Comment 4 Steve Goodman 2021-12-14 15:43:37 UTC

Thanks for the comment 3, Gianluca. I made the following change in the PR:

-----
Set the SPM role on a host at the primary site to have precedence. To do so, configure SPM priority as high in the primary site hosts and SPM priority as low on secondary site hosts. If you have a primary site failure that impacts network devices inside the primary site, preventing the fencing device for the SPM host from being reachable, such as power loss, the hosts in the seconday site are not able to take over the SPM role.

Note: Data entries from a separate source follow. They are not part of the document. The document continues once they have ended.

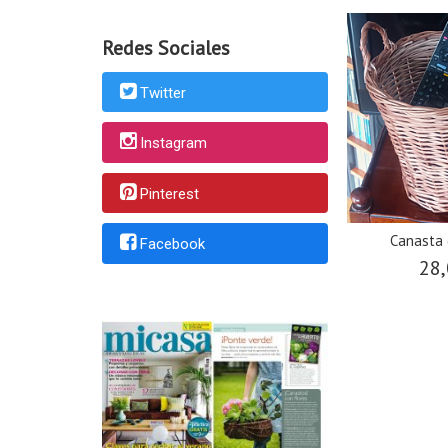
Redes Sociales
Twitter
Instagram
Pinterest
Canasta
Facebook
28,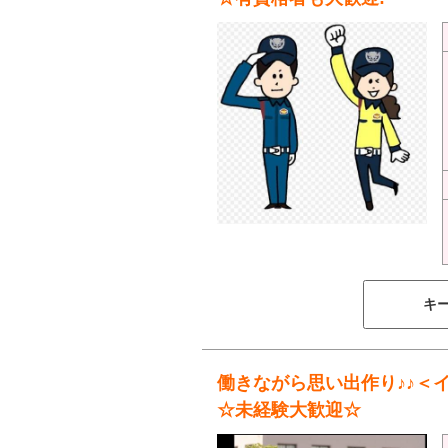
キ
働きながら思い出作り♪♪＜イ
☆未経験大歓迎☆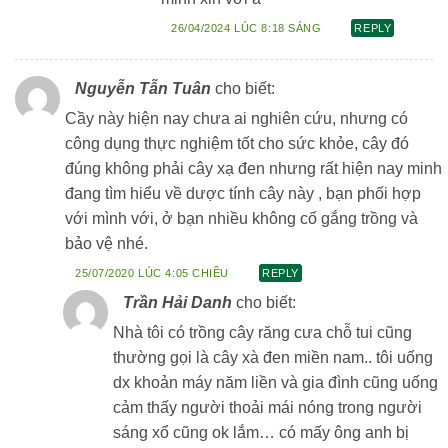
26/04/2024 LÚC 8:18 SÁNG
REPLY
Nguyễn Tẫn Tuân
cho biết:
Cầy này hiện nay chưa ai nghiên cứu, nhưng có
công dụng thực nghiệm tốt cho sức khỏe, cây đó
đúng không phải cây xạ đen nhưng rất hiện nay minh
đang tìm hiểu về dược tính cây này , bạn phối hợp
với mình với, ở bạn nhiều không cố gắng trồng và
bảo vệ nhé.
25/07/2020 LÚC 4:05 CHIỀU
REPLY
Trần Hải Danh
cho biết:
Nhà tôi có trồng cây răng cưa chỗ tui cũng
thường gọi là cây xà đen miền nam.. tôi uống
dx khoản máy năm liền và gia đình cũng uống
cảm thấy người thoải mái nóng trong người
sáng xổ cũng ok lắm… có mấy ông anh bị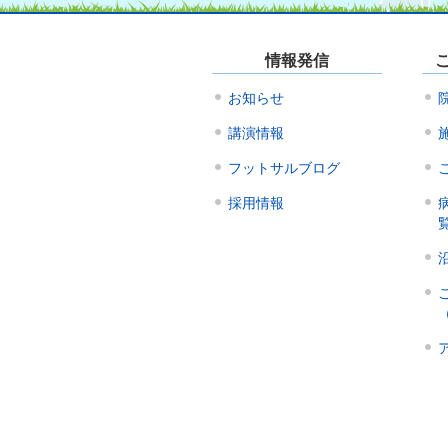
情報発信
お知らせ
講演情報
フットサルブログ
採用情報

In such a scenario virtual machines do a failover, but operations that require the SPM role in place cannot be executed, including adding new disks, extending existing disks, and exporting virtual machines.

To restore full functionality, select *Confirm host has been rebooted* for the SPM host. Perform this step, even if you are not able to confirm that the host is powered off or that it has released its resources.
-----

Does this capture what you said?

Comment 5 Gianluca Cecchi 2021-12-14 16:10:03 UTC

It seems all ok to me, except for last sentence: "To restore full functionality, select *Confirm host has been rebooted* for the SPM host. Perform this step, even if you are not able to confirm that the host is powered off or that it has released its resources."

I don't agree with "even if you are not able to confirm that the host is powered off or that it has released its resources.". In fact this would potentially lead to data corruption if the host in primary site where you lost your connection/access has its storage functions intact.

I think that Disaster Recovery concepts in general are referring to regain a base (typically reduced) functionality in production. So that the base failover of the VMs already accomplishes this task.
The actions that need an SPM role assigned are indeed important but can be separated by the Recovery of an happened Disaster.
So in my opinion it is important to write that the customer has to investigate and detect the actual nature of the Disaster and only with consciousness select "Confirm host has been rebooted" and so regain also the production level capabilities such as creating new disks, extending the existing ones, exporting VMs, ecc...

Gianluca

Comment 6 Steve Goodman 2021-12-16 10:31:44 UTC

I updated the PR as follows:

----
Set the SPM role on a host at the primary site to have precedence. To do so, configure SPM priority as high in the primary site hosts and SPM priority as low on secondary site hosts. If you have a primary site failure that impacts network devices inside the primary site, preventing the fencing device for the SPM host from being reachable, such as power loss, the hosts in the seconday site are not able to take over the SPM role.

In such a scenario virtual machines do a failover, but operations that require the SPM role in place cannot be executed, including adding new disks, extending existing disks, and exporting virtual machines.

To restore full functionality, detect the actual nature of the disaster and after fixing the root cause and rebooting the SPM host, select *Confirm 'Host has been Rebooted'* for the SPM host.
----

Comment 7 Gianluca Cecchi 2021-12-16 18:26:26 UTC

It seems ok to me. It would be nice to have someone else chiming in and give his/her opinion
Gianluca

Comment 8 Arik 2021-12-19 17:05:37 UTC

Pavel, can you please review the changes?

Comment 9 Pavel Bar 2021-12-27 11:20:37 UTC

Left some comments. Most are just style related.

Comment 10 Steve Goodman 2021-12-29 10:47:54 UTC

Comments addressed.

Comment 11 Steve Goodman 2021-12-29 10:49:08 UTC

Richard, can you please do a peer review?

Comment 12 Richard Hoch 2021-12-29 11:44:53 UTC

Steve: a number of minor comments, but otherwise, LGTM!